In a February 24 order (Release No. 34-104881), the SEC amended and restated an exemption under Section 17(h)(4) of the Securities Exchange Act of 1934, from the requirements of Rule 17h-1T and Rule 17h-2T, for additional broker-dealers with total assets of less than $1 billion and capital of less than $100 million.
The SEC described the latter Rule 17h-1T as requiring broker-dealers to maintain and preserve specified records, including an organizational chart covering the broker-dealer and its affiliates, policies and procedures for monitoring and controlling affiliate-related risks, descriptions of material pending legal and arbitration proceedings involving the broker-dealer or its affiliates, financial statements, and position records. Likewise, the SEC described Rule 17h-2T as requiring quarterly filing of Form 17-H with the SEC regarding certain affiliate information.
The SEC stated that, under the February 24 order, a broker-dealer that does not hold or owe customer funds or securities and does not carry customer accounts (a “non-carrying broker-dealer”), or that is exempt from Rule 15c3-3 under paragraph (k)(2), is exempt from Rules 17h-1T and 17h-2T, as long as it maintains total assets of less than $1 billion (FOCUS Report line item 940) and capital of at least $20 million but less than $100 million (FOCUS Report line item 3530).

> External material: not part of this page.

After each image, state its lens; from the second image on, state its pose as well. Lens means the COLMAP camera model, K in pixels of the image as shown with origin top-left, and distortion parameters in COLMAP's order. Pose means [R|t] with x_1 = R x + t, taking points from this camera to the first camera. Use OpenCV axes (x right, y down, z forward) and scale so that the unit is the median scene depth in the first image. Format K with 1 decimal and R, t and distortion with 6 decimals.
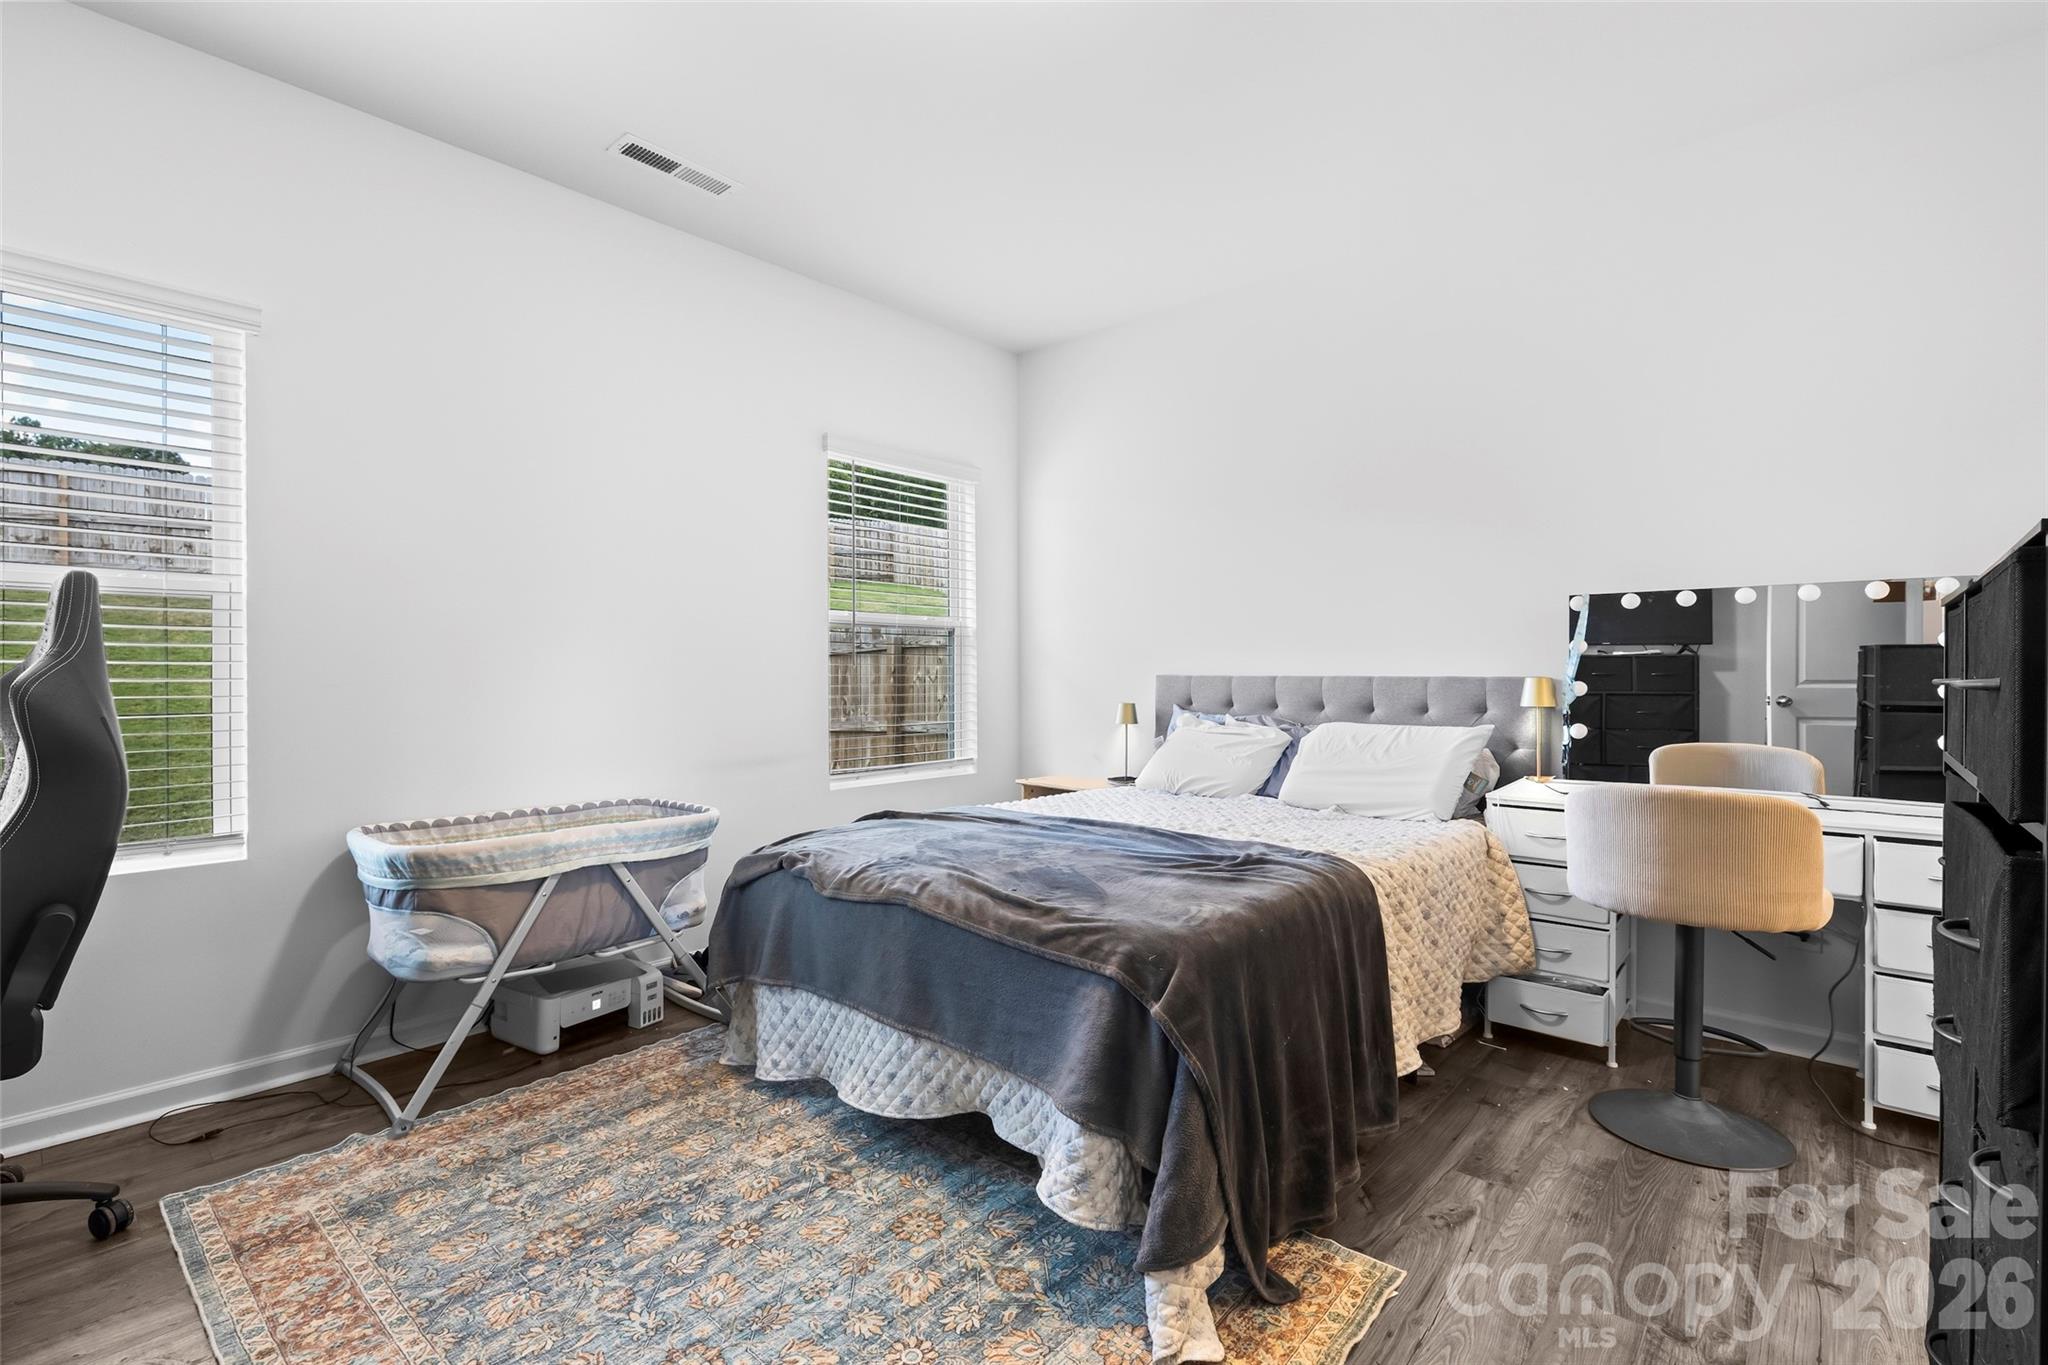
lens RADIAL K [[936.1, 0, 1028.3], [0, 936.1, 678.8], [0, 0, 1]] dist [0.000723, 0.000003]
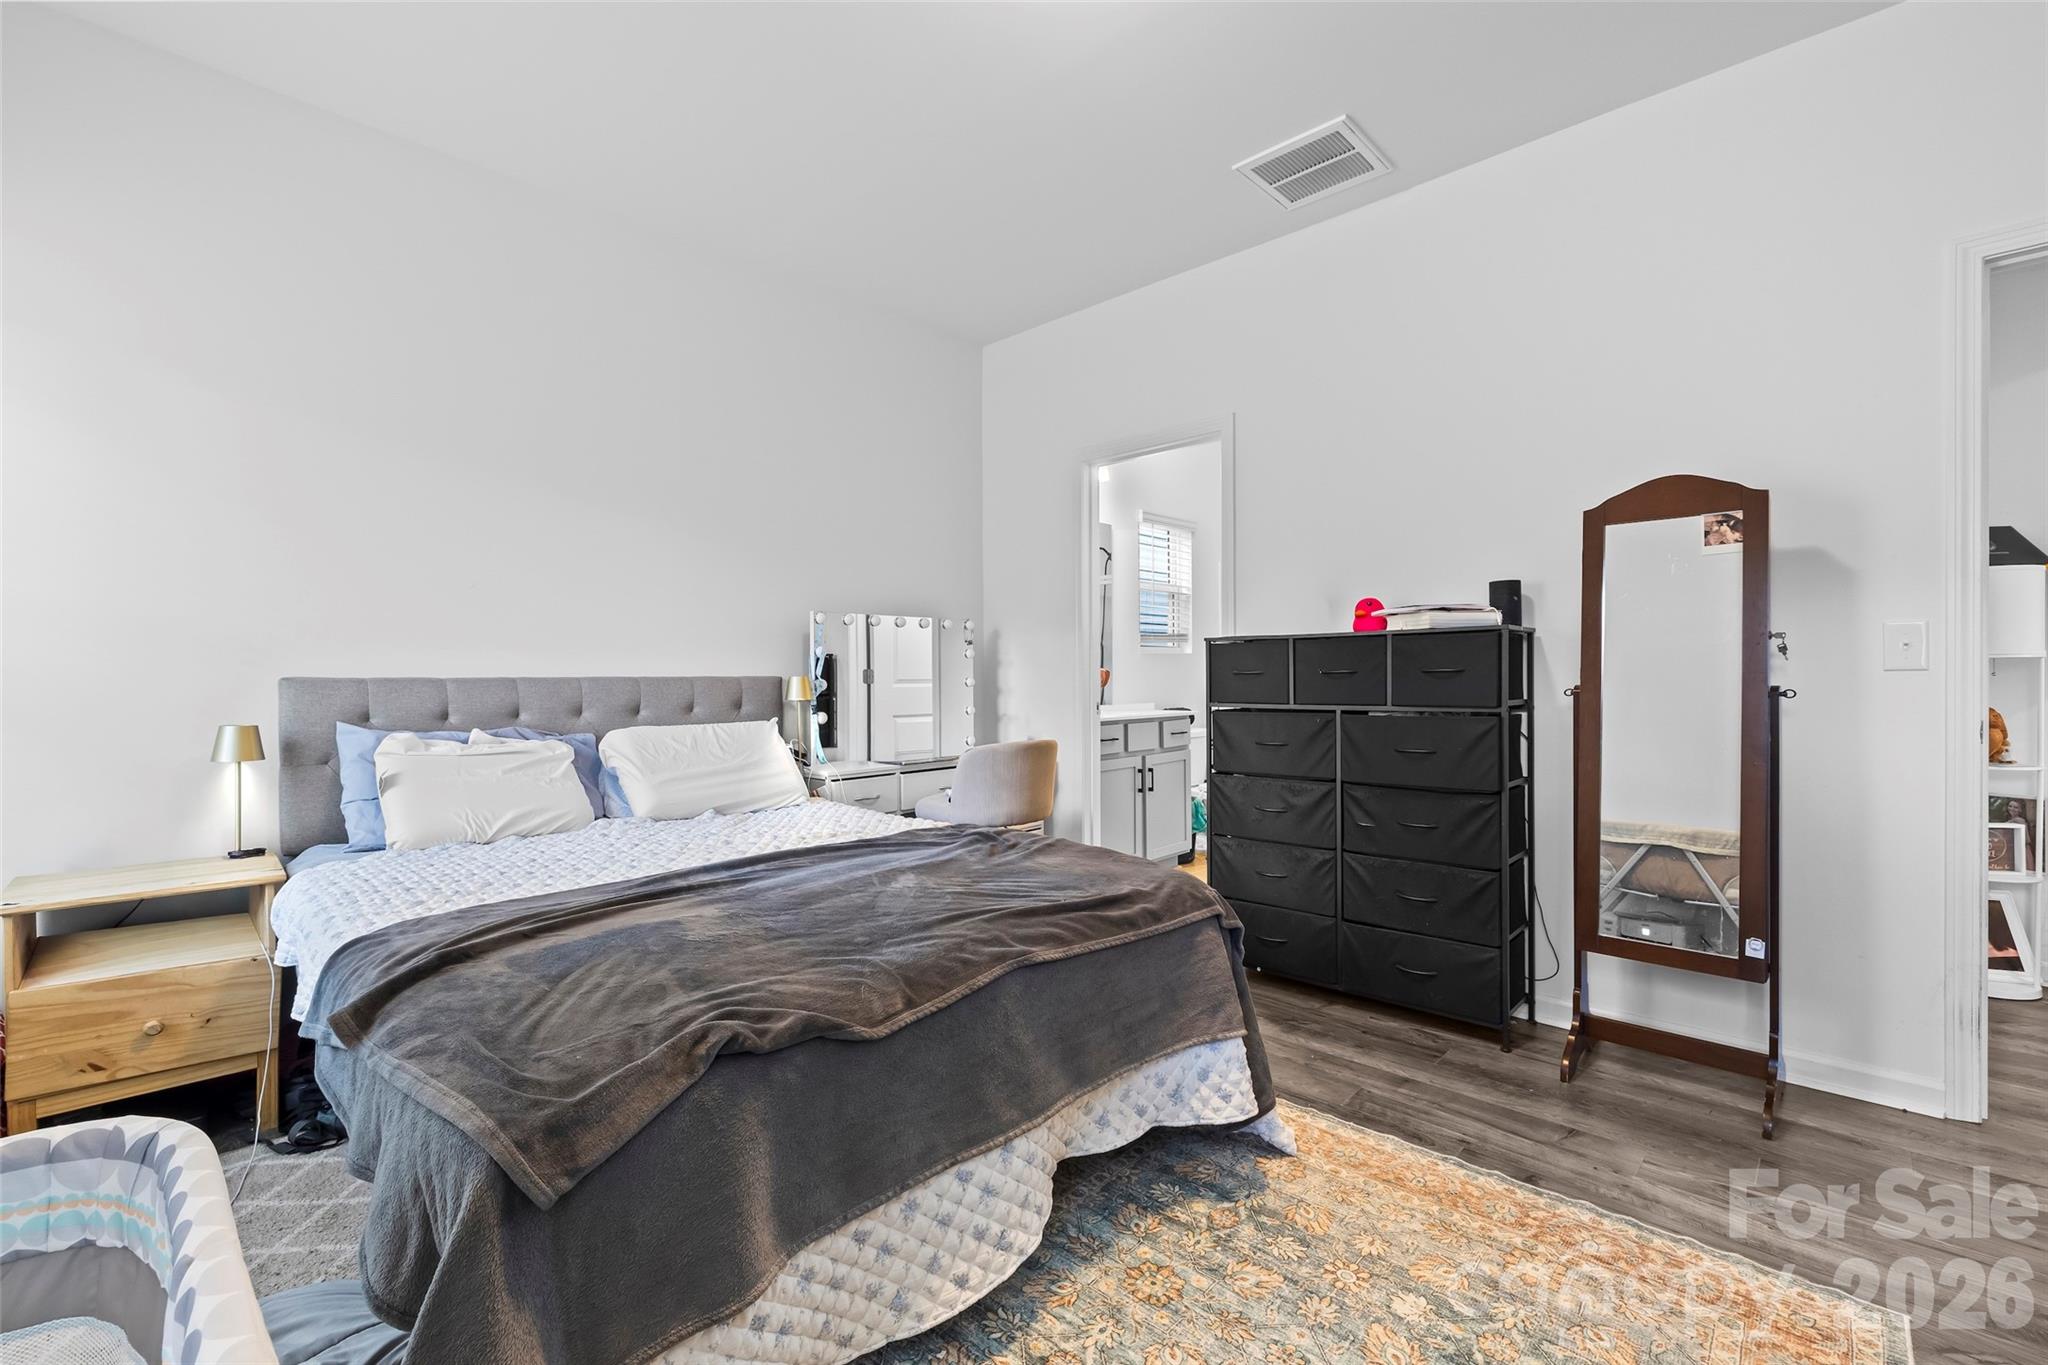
lens RADIAL K [[863.5, 0, 1028.1], [0, 863.5, 678.5], [0, 0, 1]] dist [0.000630, 0.000032]
pose [[0.026875, -0.004423, 0.999629, -0.588745], [0.011976, 0.999920, 0.004102, 0.000101], [-0.999567, 0.011861, 0.026926, 0.679686]]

The SEC said the order raises the prior $50 million capital threshold to $100 million, while not altering the $1 billion total asset threshold. Additionally, the order supersedes and replaces the SEC’s June 29, 2020, exemptive order (published in the Federal Register on July 6, 2020) that had exempted certain non-carrying broker-dealers with capital greater than $20 million but less than $50 million.